--- RECORDS SHOWN Enclosed Below ---
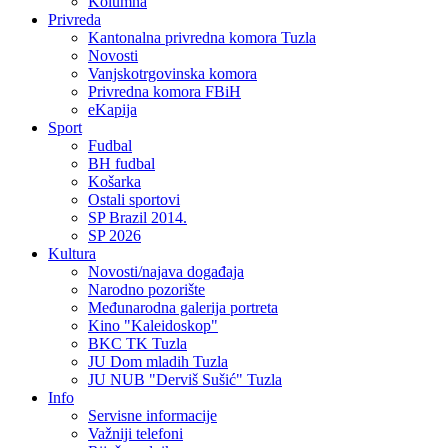
Kolumna
Privreda
Kantonalna privredna komora Tuzla
Novosti
Vanjskotrgovinska komora
Privredna komora FBiH
eKapija
Sport
Fudbal
BH fudbal
Košarka
Ostali sportovi
SP Brazil 2014.
SP 2026
Kultura
Novosti/najava događaja
Narodno pozorište
Međunarodna galerija portreta
Kino "Kaleidoskop"
BKC TK Tuzla
JU Dom mladih Tuzla
JU NUB "Derviš Sušić" Tuzla
Info
Servisne informacije
Važniji telefoni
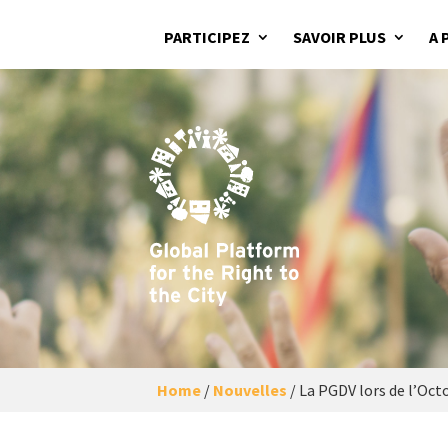
PARTICIPEZ
SAVOIR PLUS
A 
Home
/
Nouvelles
/
La PGDV lors de l’Oct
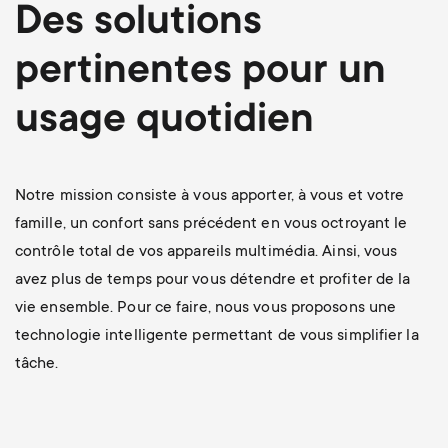
p
Des solutions
s
o
pertinentes pour un
m
r
usage quotidien
e
t
n
Notre mission consiste à vous apporter, à vous et votre
m
famille, un confort sans précédent en vous octroyant le
u
e
contrôle total de vos appareils multimédia. Ainsi, vous
avez plus de temps pour vous détendre et profiter de la
n
vie ensemble. Pour ce faire, nous vous proposons une
technologie intelligente permettant de vous simplifier la
u
tâche.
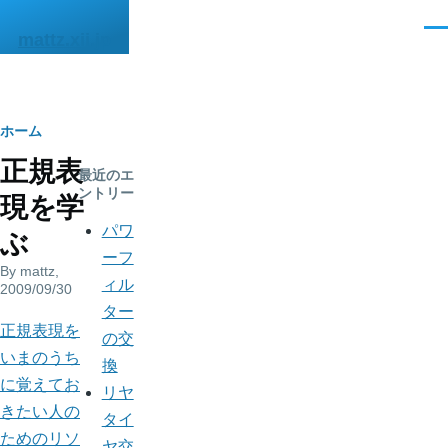
メインコンテンツに移動
メ
mattz.xii.jp
ニ
ュ
ー
パ
ホーム
正規表
ン
最近のエ
ントリー
現を学
く
パワ
ぶ
ず
ーフ
By
mattz
,
ィル
2009/09/30
ター
正規表現を
の交
いまのうち
換
に覚えてお
リヤ
きたい人の
タイ
ためのリソ
ヤ交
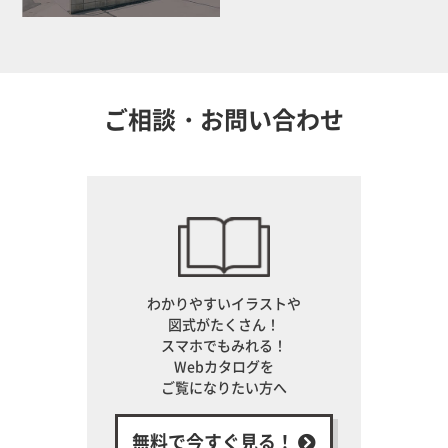
ご相談・お問い合わせ
わかりやすいイラストや
図式がたくさん！
スマホでもみれる！
Webカタログを
ご覧になりたい方へ
無料で今すぐ見る！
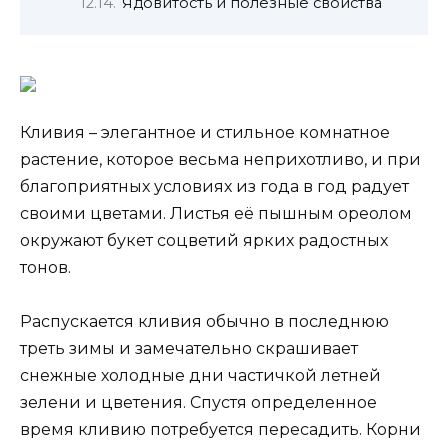
Ядовитость и полезные свойства
Кливия – элегантное и стильное комнатное
растение, которое весьма неприхотливо, и при
благоприятных условиях из года в год радует
своими цветами. Листья её пышным ореолом
окружают букет соцветий ярких радостных
тонов.
Распускается кливия обычно в последнюю
треть зимы и замечательно скрашивает
снежные холодные дни частичкой летней
зелени и цветения. Спустя определенное
время кливию потребуется пересадить. Корни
--- End of Enclosed RECORDS SHOWN ---
# [WORK INSTRUCTIONS]
Leave out every picture and copy the rest of the records exactly.

# [EXERCISE SOLUTION]
Kolumna
Privreda
Kantonalna privredna komora Tuzla
Novosti
Vanjskotrgovinska komora
Privredna komora FBiH
eKapija
Sport
Fudbal
BH fudbal
Košarka
Ostali sportovi
SP Brazil 2014.
SP 2026
Kultura
Novosti/najava događaja
Narodno pozorište
Međunarodna galerija portreta
Kino "Kaleidoskop"
BKC TK Tuzla
JU Dom mladih Tuzla
JU NUB "Derviš Sušić" Tuzla
Info
Servisne informacije
Važniji telefoni
PARTICIPEZ
SAVOIR PLUS
A 
Home
/
Nouvelles
/
La PGDV lors de l’Oct
p
Des solutions
s
o
pertinentes pour un
m
r
usage quotidien
e
t
n
Notre mission consiste à vous apporter, à vous et votre
m
famille, un confort sans précédent en vous octroyant le
u
e
contrôle total de vos appareils multimédia. Ainsi, vous
avez plus de temps pour vous détendre et profiter de la
n
vie ensemble. Pour ce faire, nous vous proposons une
technologie intelligente permettant de vous simplifier la
u
tâche.
メインコンテンツに移動
メ
mattz.xii.jp
ニ
ュ
ー
パ
ホーム
正規表
ン
最近のエ
ントリー
現を学
く
パワ
ぶ
ず
ーフ
By
mattz
,
ィル
2009/09/30
ター
正規表現を
の交
いまのうち
換
に覚えてお
リヤ
きたい人の
タイ
ためのリソ
ヤ交
ご相談・お問い合わせ
わかりやすいイラストや
図式がたくさん！
スマホでもみれる！
Webカタログを
ご覧になりたい方へ
無料で今すぐ見る！
Ядовитость и полезные свойства
Кливия – элегантное и стильное комнатное
растение, которое весьма неприхотливо, и при
благоприятных условиях из года в год радует
своими цветами. Листья её пышным ореолом
окружают букет соцветий ярких радостных
тонов.
Распускается кливия обычно в последнюю
треть зимы и замечательно скрашивает
снежные холодные дни частичкой летней
зелени и цветения. Спустя определенное
время кливию потребуется пересадить. Корни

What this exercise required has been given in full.